START Data for this task
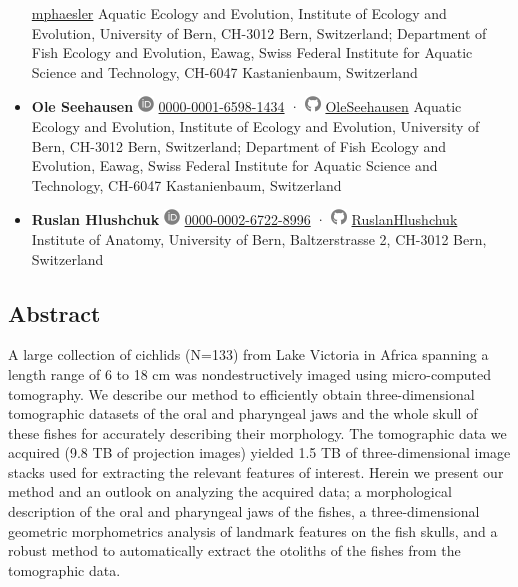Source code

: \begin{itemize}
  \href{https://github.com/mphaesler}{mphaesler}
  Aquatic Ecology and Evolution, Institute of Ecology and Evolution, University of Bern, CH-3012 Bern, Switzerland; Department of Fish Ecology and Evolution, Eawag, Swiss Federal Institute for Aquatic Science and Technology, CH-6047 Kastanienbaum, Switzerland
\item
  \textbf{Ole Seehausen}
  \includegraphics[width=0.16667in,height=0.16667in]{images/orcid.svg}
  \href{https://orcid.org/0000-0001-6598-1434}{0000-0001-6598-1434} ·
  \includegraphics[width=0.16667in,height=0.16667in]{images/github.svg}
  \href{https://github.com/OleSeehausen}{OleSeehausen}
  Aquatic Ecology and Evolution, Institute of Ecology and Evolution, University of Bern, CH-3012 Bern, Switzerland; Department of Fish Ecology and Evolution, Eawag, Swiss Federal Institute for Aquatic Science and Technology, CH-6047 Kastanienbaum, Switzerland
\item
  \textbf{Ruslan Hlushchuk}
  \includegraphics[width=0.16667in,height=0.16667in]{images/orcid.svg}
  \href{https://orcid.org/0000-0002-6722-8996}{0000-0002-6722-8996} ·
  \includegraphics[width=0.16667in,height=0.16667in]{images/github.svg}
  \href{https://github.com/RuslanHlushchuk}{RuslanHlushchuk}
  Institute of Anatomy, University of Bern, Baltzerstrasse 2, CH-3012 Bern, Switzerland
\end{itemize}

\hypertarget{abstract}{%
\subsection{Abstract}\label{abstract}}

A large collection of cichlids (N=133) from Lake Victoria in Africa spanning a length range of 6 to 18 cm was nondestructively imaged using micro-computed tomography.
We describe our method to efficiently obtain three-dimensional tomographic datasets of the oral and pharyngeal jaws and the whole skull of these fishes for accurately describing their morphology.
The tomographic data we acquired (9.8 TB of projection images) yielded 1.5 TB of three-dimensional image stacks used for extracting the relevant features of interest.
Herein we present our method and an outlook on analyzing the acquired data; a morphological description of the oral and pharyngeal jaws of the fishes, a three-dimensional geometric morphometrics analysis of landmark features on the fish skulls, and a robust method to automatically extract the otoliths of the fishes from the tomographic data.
END Data for this task
START Data for this task
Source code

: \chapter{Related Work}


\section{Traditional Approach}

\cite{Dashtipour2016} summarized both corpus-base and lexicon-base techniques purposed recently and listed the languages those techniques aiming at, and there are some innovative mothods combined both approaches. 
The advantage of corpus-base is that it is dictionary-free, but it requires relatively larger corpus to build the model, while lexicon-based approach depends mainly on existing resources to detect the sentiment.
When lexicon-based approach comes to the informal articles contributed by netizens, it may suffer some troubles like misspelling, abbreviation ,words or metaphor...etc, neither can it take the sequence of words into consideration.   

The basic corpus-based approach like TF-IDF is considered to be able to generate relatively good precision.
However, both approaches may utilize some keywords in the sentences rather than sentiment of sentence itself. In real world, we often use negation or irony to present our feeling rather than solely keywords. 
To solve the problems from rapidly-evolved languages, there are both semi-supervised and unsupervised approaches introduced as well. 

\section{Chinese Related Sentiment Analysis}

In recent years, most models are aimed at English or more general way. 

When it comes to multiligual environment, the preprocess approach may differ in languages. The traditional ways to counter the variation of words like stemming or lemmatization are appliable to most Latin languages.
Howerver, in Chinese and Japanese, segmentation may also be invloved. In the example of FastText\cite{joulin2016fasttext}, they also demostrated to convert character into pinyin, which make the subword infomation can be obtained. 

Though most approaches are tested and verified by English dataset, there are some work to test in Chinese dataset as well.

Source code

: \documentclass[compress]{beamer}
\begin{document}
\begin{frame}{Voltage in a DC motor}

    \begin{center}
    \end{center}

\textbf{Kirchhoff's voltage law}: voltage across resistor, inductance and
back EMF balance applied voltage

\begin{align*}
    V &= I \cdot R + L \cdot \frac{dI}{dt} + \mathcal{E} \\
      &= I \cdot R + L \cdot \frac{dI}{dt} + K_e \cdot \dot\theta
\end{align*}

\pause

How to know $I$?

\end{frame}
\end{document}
END Data for this task
**Aim of the exercise**
Your answer should be the lines of the listing above between the line holding "In recent years, most" and the line holding "K_e \cdot \dot\theta", inclusive, restated word for word and alone.

**Reply**
In recent years, most models are aimed at English or more general way. 

When it comes to multiligual environment, the preprocess approach may differ in languages. The traditional ways to counter the variation of words like stemming or lemmatization are appliable to most Latin languages.
Howerver, in Chinese and Japanese, segmentation may also be invloved. In the example of FastText\cite{joulin2016fasttext}, they also demostrated to convert character into pinyin, which make the subword infomation can be obtained. 

Though most approaches are tested and verified by English dataset, there are some work to test in Chinese dataset as well.

Source code

: \documentclass[compress]{beamer}
\begin{document}
\begin{frame}{Voltage in a DC motor}

    \begin{center}
    \end{center}

\textbf{Kirchhoff's voltage law}: voltage across resistor, inductance and
back EMF balance applied voltage

\begin{align*}
    V &= I \cdot R + L \cdot \frac{dI}{dt} + \mathcal{E} \\
      &= I \cdot R + L \cdot \frac{dI}{dt} + K_e \cdot \dot\theta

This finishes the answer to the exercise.